I'm sorry, Samanthia.
My heart pounds as I read 'Goodbye' Over and over again.
"Oh my god. Oh my god." I can't stop shaking and tears are still pouring. I hurry, get up and put some clothes on. I grab my phone,
WHERE ARE YOU?
I quickly text her. My heart drops as I hear a fimilar Ding come from the other side of the room. There on her nightstand was her phone, lit up with my message displayed on her lock screen. I freak out and run outside my brain jumbled of thinking where she might be.
~Samanthia's P.O.V~
I stand up and look down, it was frozen over. I close my eyes, take one last breath and I let myself fall from the edge of the bridge. Letting go of everything...forever.

****************************
Will you guys hate me if I say this is the end?
Don't worry there will be an epilogue soon. For more with Vegard, Demetry and Matt. I'm sorry it was abrupt.
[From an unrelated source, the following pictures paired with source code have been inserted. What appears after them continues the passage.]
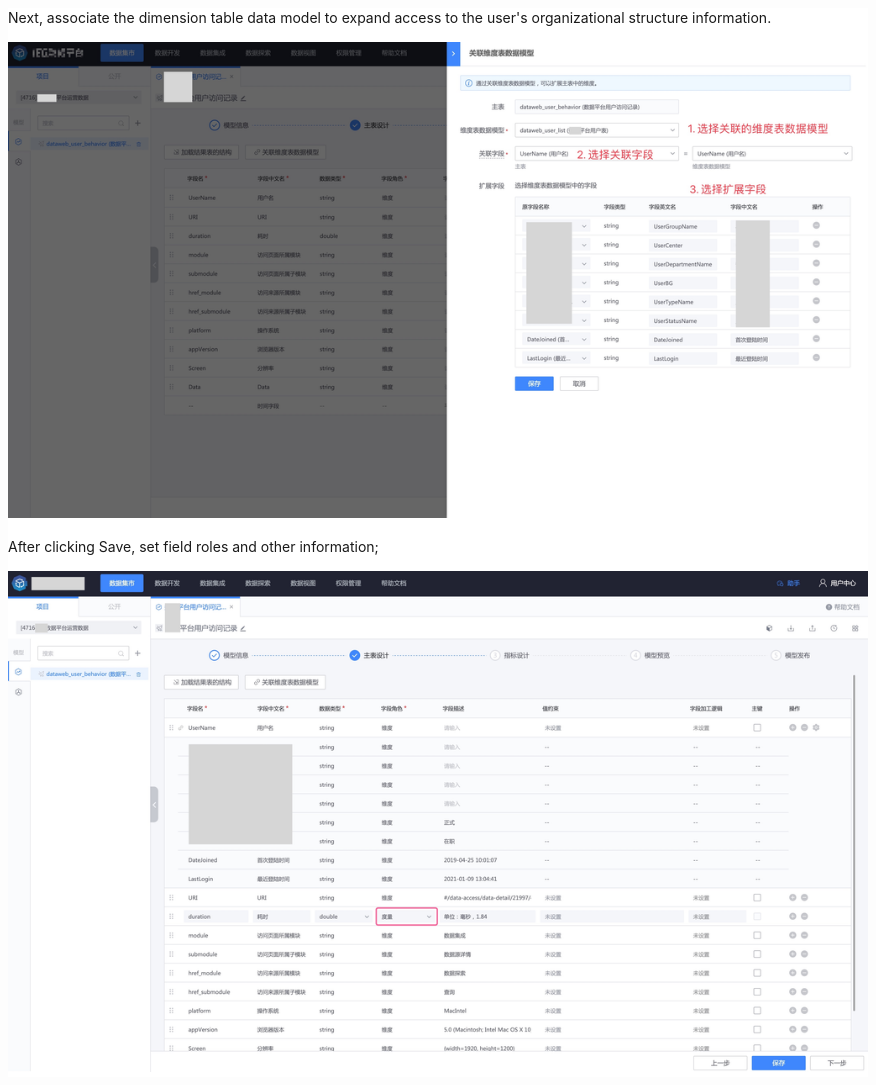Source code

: Next, associate the dimension table data model to expand access to the user's organizational structure information.

![-w1915](media/16101872557025.jpg)

After clicking Save, set field roles and other information;

![-w1917](media/16101875802000.jpg)
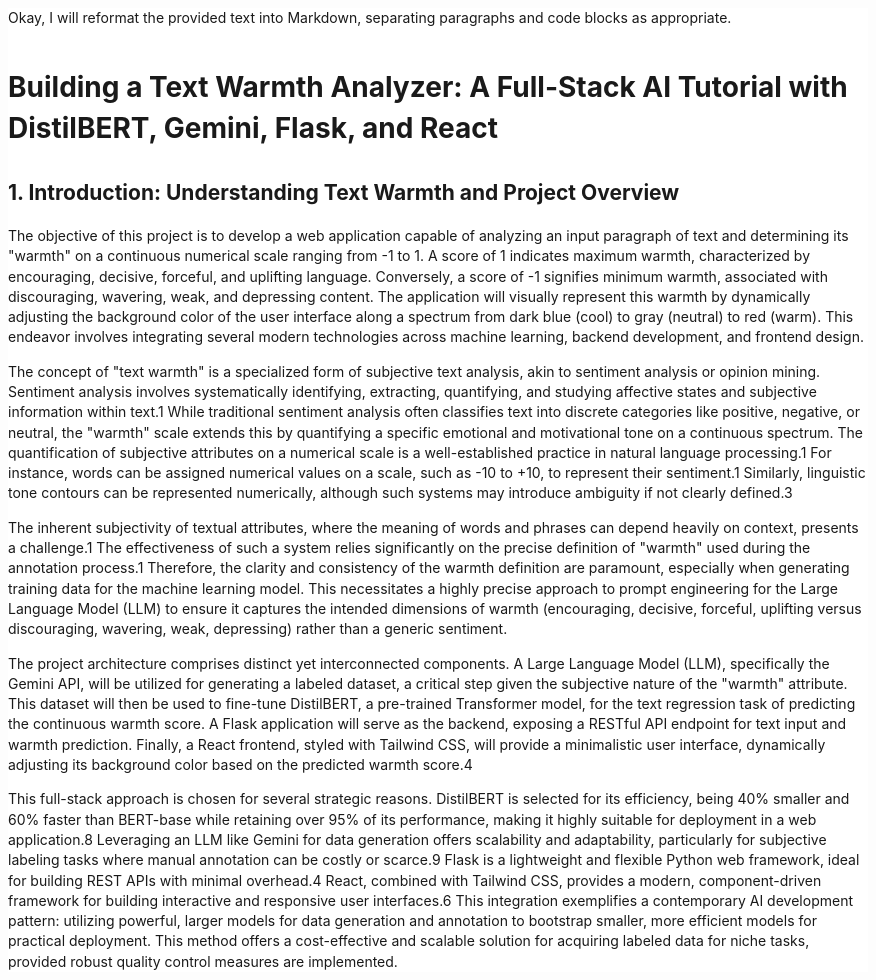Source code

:Okay, I will reformat the provided text into Markdown, separating paragraphs and code blocks as appropriate.

# Building a Text Warmth Analyzer: A Full-Stack AI Tutorial with DistilBERT, Gemini, Flask, and React

## 1. Introduction: Understanding Text Warmth and Project Overview

The objective of this project is to develop a web application capable of analyzing an input paragraph of text and determining its "warmth" on a continuous numerical scale ranging from -1 to 1. A score of 1 indicates maximum warmth, characterized by encouraging, decisive, forceful, and uplifting language. Conversely, a score of -1 signifies minimum warmth, associated with discouraging, wavering, weak, and depressing content. The application will visually represent this warmth by dynamically adjusting the background color of the user interface along a spectrum from dark blue (cool) to gray (neutral) to red (warm). This endeavor involves integrating several modern technologies across machine learning, backend development, and frontend design.

The concept of "text warmth" is a specialized form of subjective text analysis, akin to sentiment analysis or opinion mining. Sentiment analysis involves systematically identifying, extracting, quantifying, and studying affective states and subjective information within text.1 While traditional sentiment analysis often classifies text into discrete categories like positive, negative, or neutral, the "warmth" scale extends this by quantifying a specific emotional and motivational tone on a continuous spectrum. The quantification of subjective attributes on a numerical scale is a well-established practice in natural language processing.1 For instance, words can be assigned numerical values on a scale, such as -10 to +10, to represent their sentiment.1 Similarly, linguistic tone contours can be represented numerically, although such systems may introduce ambiguity if not clearly defined.3

The inherent subjectivity of textual attributes, where the meaning of words and phrases can depend heavily on context, presents a challenge.1 The effectiveness of such a system relies significantly on the precise definition of "warmth" used during the annotation process.1 Therefore, the clarity and consistency of the warmth definition are paramount, especially when generating training data for the machine learning model. This necessitates a highly precise approach to prompt engineering for the Large Language Model (LLM) to ensure it captures the intended dimensions of warmth (encouraging, decisive, forceful, uplifting versus discouraging, wavering, weak, depressing) rather than a generic sentiment.

The project architecture comprises distinct yet interconnected components. A Large Language Model (LLM), specifically the Gemini API, will be utilized for generating a labeled dataset, a critical step given the subjective nature of the "warmth" attribute. This dataset will then be used to fine-tune DistilBERT, a pre-trained Transformer model, for the text regression task of predicting the continuous warmth score. A Flask application will serve as the backend, exposing a RESTful API endpoint for text input and warmth prediction. Finally, a React frontend, styled with Tailwind CSS, will provide a minimalistic user interface, dynamically adjusting its background color based on the predicted warmth score.4

This full-stack approach is chosen for several strategic reasons. DistilBERT is selected for its efficiency, being 40% smaller and 60% faster than BERT-base while retaining over 95% of its performance, making it highly suitable for deployment in a web application.8 Leveraging an LLM like Gemini for data generation offers scalability and adaptability, particularly for subjective labeling tasks where manual annotation can be costly or scarce.9 Flask is a lightweight and flexible Python web framework, ideal for building REST APIs with minimal overhead.4 React, combined with Tailwind CSS, provides a modern, component-driven framework for building interactive and responsive user interfaces.6 This integration exemplifies a contemporary AI development pattern: utilizing powerful, larger models for data generation and annotation to bootstrap smaller, more efficient models for practical deployment. This method offers a cost-effective and scalable solution for acquiring labeled data for niche tasks, provided robust quality control measures are implemented.

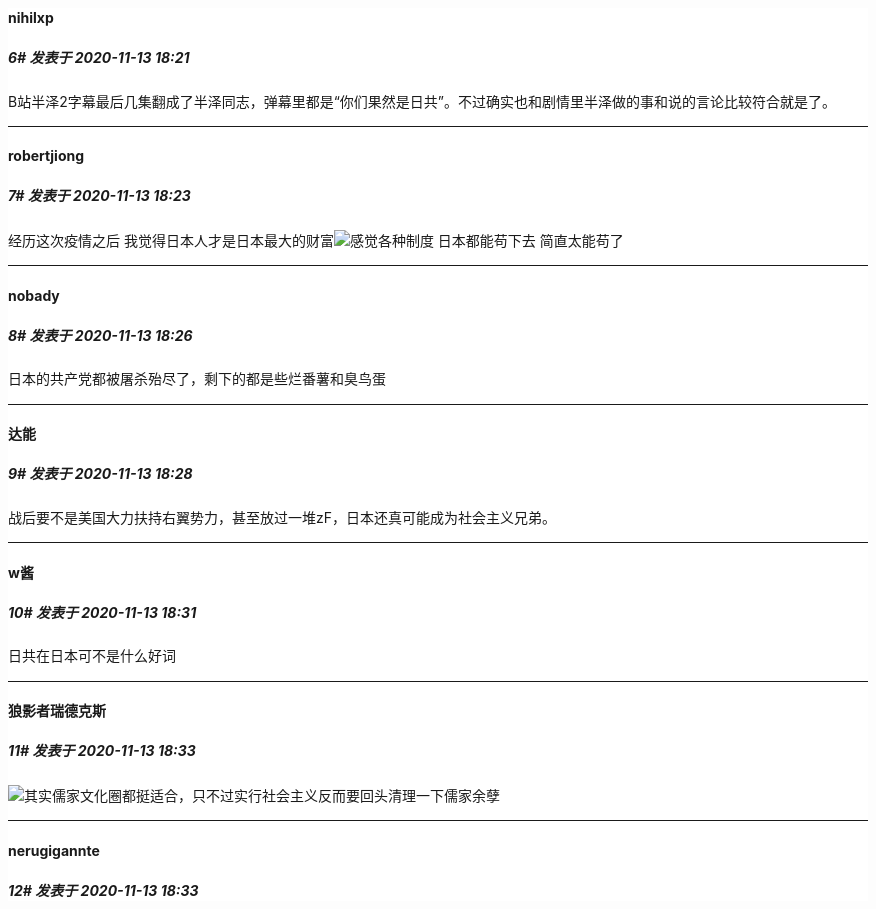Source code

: ####  nihilxp  
##### 6#       发表于 2020-11-13 18:21


B站半泽2字幕最后几集翻成了半泽同志，弹幕里都是“你们果然是日共”。不过确实也和剧情里半泽做的事和说的言论比较符合就是了。


-----

####  robertjiong  
##### 7#       发表于 2020-11-13 18:23


经历这次疫情之后 我觉得日本人才是日本最大的财富<img src="https://static.saraba1st.com/image/smiley/face2017/214.gif" referrerpolicy="no-referrer">感觉各种制度 日本都能苟下去 简直太能苟了


-----

####  nobady  
##### 8#       发表于 2020-11-13 18:26


日本的共产党都被屠杀殆尽了，剩下的都是些烂番薯和臭鸟蛋


-----

####  达能  
##### 9#       发表于 2020-11-13 18:28


战后要不是美国大力扶持右翼势力，甚至放过一堆zF，日本还真可能成为社会主义兄弟。


-----

####  w酱  
##### 10#       发表于 2020-11-13 18:31


日共在日本可不是什么好词


-----

####  狼影者瑞德克斯  
##### 11#       发表于 2020-11-13 18:33


<img src="https://static.saraba1st.com/image/smiley/face2017/067.png" referrerpolicy="no-referrer">其实儒家文化圈都挺适合，只不过实行社会主义反而要回头清理一下儒家余孽


-----

####  nerugigannte  
##### 12#       发表于 2020-11-13 18:33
But this was so much fun. I can't even begin.
But guys, suicide...no bueno, don't turn to that shit for anything. I'm not kidding, there is nothing in the world that bad to where you have to take your life. Just grow stronger. Everything will turn out better. It always does...trust me.
Anyway thank you guys it has been a blast, and thank you for supporting me. I love each and everyone of you!